Es este mismo orgullo nacional -o nacionalista- turco el que hace que Atatürk sea considerado un héroe patrio. No es para menos. Antes de él, los turcos no tenían ni apellidos. Las mujeres estaban sometidas -no tenían apenas derechos, era legal la poligamia y se las podía repudiar-, imperaba la Sharia o ley islámica y la administración era un desastre. Por desgracia, semejante diagnóstico es aplicable hoy a gran parte de países islámicos, que no contaron en su momento con un Atatürk que les guiase.

En la actualidad, Turquía es un país de población musulmana, aunque confesionalmente laico. Ello implica -aunque la realidad diga que aún quedan flecos que pulir- igualdad de derechos y oportunidades entre hombres y mujeres, libertad de prensa y separación de poderes. Normalidad democrática, en una palabra. Y eso mismo es lo que Erdogan se quiere cargar para dejar paso a una paulatina islamización del país.

**QUÉ SE PIDE**
1. Imprime del texto sobre Atatürk todo lo que va desde "Es este mismo" hasta "que les guiase.".
2. Responde estas preguntas con lo que dice el texto sobre Atatürk:
(a) ¿Qué no tenían los turcos antes de Atatürk?
(b) ¿Qué ley imperaba antes de él?
(c) ¿Cómo es Turquía en la actualidad desde el punto de vista confesional?
3. Indica si cada afirmación concuerda con el texto sobre Atatürk y cita las palabras que lo deciden:
(a) Antes de Atatürk, la poligamia era legal.
(b) Turquía es hoy un país de población cristiana.
(c) Erdogan quiere preservar la normalidad democrática.

**LOS DATOS**
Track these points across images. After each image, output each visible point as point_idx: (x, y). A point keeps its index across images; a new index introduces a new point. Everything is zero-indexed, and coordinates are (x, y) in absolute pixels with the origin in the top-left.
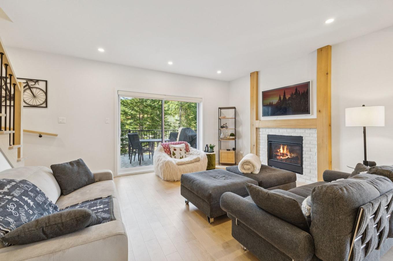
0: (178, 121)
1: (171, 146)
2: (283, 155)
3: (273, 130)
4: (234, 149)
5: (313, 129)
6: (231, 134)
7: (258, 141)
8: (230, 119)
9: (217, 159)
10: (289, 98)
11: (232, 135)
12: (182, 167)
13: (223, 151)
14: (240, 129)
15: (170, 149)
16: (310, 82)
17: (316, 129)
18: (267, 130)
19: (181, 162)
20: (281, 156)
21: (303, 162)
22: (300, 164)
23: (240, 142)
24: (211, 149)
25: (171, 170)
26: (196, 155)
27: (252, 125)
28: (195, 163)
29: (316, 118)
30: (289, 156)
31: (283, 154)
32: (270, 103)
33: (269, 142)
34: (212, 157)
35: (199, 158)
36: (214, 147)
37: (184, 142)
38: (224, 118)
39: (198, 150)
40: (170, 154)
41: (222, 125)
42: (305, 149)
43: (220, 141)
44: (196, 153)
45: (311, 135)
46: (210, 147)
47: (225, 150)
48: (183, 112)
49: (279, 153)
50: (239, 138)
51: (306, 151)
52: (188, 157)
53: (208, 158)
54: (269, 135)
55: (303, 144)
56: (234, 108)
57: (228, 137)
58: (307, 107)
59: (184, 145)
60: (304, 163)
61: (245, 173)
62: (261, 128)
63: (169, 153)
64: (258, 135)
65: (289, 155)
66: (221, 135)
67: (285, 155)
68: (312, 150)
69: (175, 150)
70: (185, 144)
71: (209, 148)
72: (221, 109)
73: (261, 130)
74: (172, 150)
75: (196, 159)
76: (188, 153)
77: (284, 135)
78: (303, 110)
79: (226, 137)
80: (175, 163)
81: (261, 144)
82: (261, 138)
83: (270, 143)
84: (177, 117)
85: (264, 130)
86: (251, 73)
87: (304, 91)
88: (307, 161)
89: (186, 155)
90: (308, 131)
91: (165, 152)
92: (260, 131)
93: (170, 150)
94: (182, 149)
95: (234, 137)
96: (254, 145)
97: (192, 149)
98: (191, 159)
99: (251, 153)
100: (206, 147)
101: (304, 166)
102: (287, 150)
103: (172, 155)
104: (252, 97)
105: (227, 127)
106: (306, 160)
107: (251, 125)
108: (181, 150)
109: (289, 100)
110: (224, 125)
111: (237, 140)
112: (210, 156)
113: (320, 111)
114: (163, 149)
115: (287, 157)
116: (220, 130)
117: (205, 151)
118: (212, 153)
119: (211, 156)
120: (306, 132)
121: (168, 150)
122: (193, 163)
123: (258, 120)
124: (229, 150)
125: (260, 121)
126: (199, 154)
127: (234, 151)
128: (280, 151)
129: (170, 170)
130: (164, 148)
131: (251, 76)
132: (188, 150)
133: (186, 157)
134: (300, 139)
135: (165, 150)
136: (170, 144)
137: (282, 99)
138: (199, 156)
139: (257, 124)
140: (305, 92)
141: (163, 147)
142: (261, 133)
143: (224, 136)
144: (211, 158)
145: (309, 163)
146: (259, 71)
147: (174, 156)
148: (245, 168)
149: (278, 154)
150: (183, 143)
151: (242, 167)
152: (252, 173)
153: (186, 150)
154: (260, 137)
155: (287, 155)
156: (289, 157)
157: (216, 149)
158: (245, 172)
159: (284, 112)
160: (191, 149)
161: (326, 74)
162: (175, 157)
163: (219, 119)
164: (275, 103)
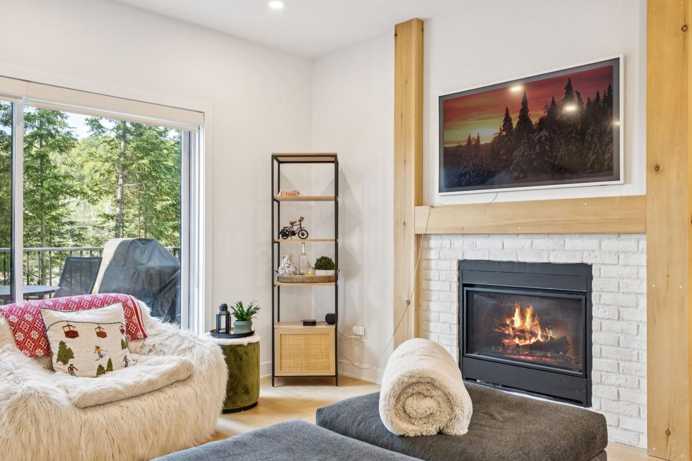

**RESPUESTAS**
1.
Es este mismo orgullo nacional -o nacionalista- turco el que hace que Atatürk sea considerado un héroe patrio. No es para menos. Antes de él, los turcos no tenían ni apellidos. Las mujeres estaban sometidas -no tenían apenas derechos, era legal la poligamia y se las podía repudiar-, imperaba la Sharia o ley islámica y la administración era un desastre. Por desgracia, semejante diagnóstico es aplicable hoy a gran parte de países islámicos, que no contaron en su momento con un Atatürk que les guiase.

2.
(a) No tenían apellidos.
(b) Imperaba la Sharia o ley islámica.
(c) Es un país confesionalmente laico.

3.
(a) Sí: "era legal la poligamia".
(b) No: "Turquía es un país de población musulmana".
(c) No: "Y eso mismo es lo que Erdogan se quiere cargar para dejar paso a una paulatina islamización del país".